At oral argument the defendants cited a recent California case, People v. Sneed (1973), 32 Cal.App.3d 535, 108 Cal.Rptr. 146 . The case is not consistent with our opinion in Conrad, supra, and we are not bound by it. The principle is well established that while the various states may not establish standards that are below those announced by the United States Supreme Court in federal constitutional rights issues, they may expand those rights if they so choose. See Lego v. Twomey (1972), 404 U.S. 477, 489, 92 Sup. Ct. 619, 30 L.Ed.2d 618. Conrad, supra, is consistent with the federal rule and we adhere to it.
The defendant William H. Gedko contends the evidence is not sufficient to sustain a conviction of possession with intent to sell.
This issue was raised in motions after verdict in the trial court. The trial court thoroughly reviewed and considered the evidence. It was its conclusion there was ample credible evidence in the record to sustain the jury's finding. We agree.
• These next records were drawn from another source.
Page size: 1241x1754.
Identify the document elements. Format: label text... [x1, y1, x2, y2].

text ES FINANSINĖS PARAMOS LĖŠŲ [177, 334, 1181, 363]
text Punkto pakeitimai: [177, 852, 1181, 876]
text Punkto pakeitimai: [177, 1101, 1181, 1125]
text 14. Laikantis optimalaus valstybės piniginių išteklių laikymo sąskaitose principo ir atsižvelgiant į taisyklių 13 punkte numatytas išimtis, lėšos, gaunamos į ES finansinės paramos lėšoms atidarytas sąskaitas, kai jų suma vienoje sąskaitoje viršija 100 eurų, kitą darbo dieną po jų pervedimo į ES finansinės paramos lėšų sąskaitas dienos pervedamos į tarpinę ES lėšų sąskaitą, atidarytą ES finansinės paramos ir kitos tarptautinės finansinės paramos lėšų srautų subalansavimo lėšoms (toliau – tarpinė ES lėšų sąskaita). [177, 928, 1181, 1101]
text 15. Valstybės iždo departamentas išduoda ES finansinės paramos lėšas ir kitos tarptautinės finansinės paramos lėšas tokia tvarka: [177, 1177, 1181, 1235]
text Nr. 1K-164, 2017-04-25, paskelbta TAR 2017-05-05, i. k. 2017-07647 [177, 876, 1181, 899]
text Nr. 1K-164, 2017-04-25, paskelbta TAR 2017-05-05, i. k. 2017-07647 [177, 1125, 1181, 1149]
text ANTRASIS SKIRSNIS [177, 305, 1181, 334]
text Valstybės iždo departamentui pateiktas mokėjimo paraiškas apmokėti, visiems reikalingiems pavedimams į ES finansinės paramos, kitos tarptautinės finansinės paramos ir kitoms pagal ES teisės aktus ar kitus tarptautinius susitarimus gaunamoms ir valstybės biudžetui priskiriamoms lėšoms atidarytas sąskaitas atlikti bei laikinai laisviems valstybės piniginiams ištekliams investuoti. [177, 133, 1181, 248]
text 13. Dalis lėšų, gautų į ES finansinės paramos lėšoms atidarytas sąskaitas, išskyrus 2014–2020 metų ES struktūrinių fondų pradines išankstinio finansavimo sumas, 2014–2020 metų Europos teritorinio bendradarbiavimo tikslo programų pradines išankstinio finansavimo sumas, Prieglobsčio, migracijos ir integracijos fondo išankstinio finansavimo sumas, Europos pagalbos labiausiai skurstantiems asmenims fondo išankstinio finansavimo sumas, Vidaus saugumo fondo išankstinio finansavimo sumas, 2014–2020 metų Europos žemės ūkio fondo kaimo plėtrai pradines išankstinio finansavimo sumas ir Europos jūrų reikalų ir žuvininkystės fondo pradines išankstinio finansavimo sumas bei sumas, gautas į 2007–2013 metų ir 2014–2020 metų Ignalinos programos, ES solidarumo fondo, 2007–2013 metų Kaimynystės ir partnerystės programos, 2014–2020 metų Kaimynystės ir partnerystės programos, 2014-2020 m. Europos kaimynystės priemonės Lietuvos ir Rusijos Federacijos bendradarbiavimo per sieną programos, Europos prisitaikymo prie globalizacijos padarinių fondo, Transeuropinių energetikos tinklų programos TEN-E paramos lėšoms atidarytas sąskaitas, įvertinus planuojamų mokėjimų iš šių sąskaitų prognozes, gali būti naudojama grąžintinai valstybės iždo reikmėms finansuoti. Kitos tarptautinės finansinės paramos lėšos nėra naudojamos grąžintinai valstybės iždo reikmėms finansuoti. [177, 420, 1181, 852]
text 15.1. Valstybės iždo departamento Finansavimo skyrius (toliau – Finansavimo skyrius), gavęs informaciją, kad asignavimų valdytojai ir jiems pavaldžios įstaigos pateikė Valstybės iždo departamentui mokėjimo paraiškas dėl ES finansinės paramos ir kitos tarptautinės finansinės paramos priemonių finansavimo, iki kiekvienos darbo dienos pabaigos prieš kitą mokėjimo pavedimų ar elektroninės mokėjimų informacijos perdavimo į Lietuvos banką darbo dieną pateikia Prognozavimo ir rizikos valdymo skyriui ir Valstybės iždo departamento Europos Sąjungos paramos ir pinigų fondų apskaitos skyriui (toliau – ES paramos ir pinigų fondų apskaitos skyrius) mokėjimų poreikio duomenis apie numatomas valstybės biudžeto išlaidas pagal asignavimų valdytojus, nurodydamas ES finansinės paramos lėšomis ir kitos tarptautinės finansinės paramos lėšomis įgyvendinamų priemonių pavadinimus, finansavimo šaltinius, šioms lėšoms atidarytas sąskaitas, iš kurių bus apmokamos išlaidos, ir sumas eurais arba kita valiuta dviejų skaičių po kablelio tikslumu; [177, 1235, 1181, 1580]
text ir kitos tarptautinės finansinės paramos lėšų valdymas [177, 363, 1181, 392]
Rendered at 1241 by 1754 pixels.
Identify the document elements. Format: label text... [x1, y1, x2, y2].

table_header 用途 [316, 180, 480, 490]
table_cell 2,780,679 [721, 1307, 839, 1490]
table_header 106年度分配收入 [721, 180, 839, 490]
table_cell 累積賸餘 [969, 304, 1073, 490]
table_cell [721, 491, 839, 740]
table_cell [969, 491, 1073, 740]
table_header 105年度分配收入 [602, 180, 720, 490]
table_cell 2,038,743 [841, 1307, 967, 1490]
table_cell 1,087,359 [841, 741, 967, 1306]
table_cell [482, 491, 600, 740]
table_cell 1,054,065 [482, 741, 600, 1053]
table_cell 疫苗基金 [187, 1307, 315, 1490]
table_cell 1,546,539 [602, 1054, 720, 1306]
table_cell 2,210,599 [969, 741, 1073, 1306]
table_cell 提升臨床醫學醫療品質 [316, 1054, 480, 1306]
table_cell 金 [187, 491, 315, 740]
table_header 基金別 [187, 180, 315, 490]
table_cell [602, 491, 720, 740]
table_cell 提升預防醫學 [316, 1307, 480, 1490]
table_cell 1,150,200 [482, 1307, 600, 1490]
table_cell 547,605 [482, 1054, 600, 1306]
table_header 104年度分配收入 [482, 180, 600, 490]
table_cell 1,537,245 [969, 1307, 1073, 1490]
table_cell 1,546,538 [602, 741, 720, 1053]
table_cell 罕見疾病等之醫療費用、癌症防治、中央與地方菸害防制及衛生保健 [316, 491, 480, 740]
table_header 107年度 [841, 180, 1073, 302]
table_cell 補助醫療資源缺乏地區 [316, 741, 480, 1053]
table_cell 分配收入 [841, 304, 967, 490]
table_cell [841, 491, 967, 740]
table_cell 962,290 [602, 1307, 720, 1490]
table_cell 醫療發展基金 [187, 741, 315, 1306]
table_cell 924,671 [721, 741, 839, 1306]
The quantity of marijuana seized was about 60 pounds, with a value of $8,000 to $12,000. This quantity was sufficient to produce about 17,000 marijuana cigarettes. It is hardly reasonable to believe that these defendants would have that amount in their possession for their own personal use. Other probative evidence was discussed by the trial court — the activities and antics of the defendants when they were fearful that they might be apprehended by hiding some and attempting to burn the rest of the marijuana in an effort to destroy incriminating evidence. The fact that marijuana was found in several forms — some raw, some processed, some made into cigarettes and some in peyote buttons; and Patricia's statement to the officers that she had, in effect, told "Tad" that he could get into trouble if he kept "messing" with this stuff.
We are of the opinion that a reasonable jury could draw inferences from this evidence that convinced it beyond a reasonable doubt that defendant William H. Gedko had this marijuana in his possession with intent to sell. By the Court. — Judgment and order affirmed.
See State v. Christel (1973), 61 Wis.2d 143, 159, 211 N.W.2d 801.